--- Dataset extract Enclosed Below ---

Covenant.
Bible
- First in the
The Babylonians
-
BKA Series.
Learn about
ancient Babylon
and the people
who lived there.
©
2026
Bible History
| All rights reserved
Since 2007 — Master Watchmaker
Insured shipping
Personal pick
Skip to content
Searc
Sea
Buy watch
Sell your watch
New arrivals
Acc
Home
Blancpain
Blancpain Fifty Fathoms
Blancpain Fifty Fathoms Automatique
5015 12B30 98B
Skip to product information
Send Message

--- End of Enclosed Dataset extract ---
--- Dataset extract Enclosed Below ---

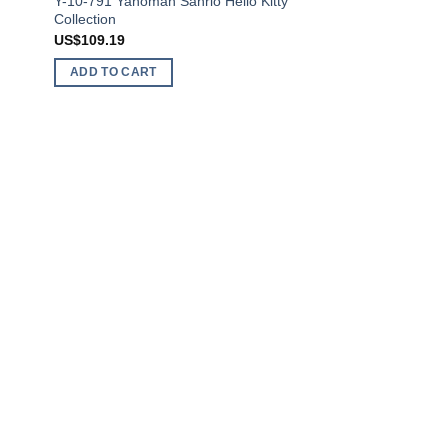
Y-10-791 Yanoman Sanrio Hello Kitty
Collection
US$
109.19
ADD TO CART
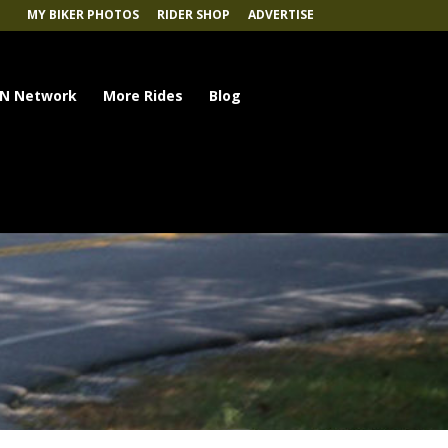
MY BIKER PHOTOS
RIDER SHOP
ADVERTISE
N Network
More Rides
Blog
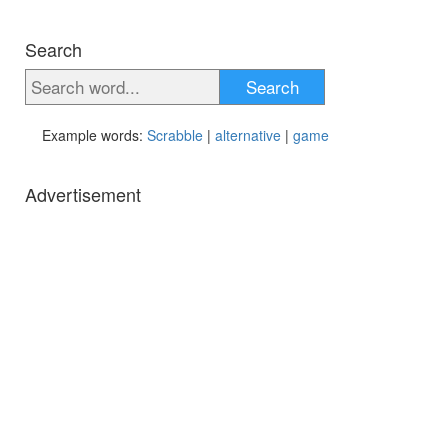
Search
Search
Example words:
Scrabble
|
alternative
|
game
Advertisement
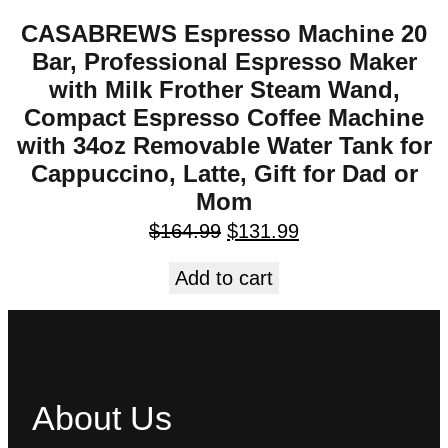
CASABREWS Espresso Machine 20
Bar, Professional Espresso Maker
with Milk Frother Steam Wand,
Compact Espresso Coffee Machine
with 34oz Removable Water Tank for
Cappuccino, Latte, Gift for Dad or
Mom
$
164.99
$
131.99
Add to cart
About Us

--- End of Enclosed Dataset extract ---

What to do => Which lines run from the one holding "and the people" through the one holding "Send Message" in the records above? Repeat them exactly, both included, and nothing more.

Solution to this problem =>
and the people
who lived there.
©
2026
Bible History
| All rights reserved
Since 2007 — Master Watchmaker
Insured shipping
Personal pick
Skip to content
Searc
Sea
Buy watch
Sell your watch
New arrivals
Acc
Home
Blancpain
Blancpain Fifty Fathoms
Blancpain Fifty Fathoms Automatique
5015 12B30 98B
Skip to product information
Send Message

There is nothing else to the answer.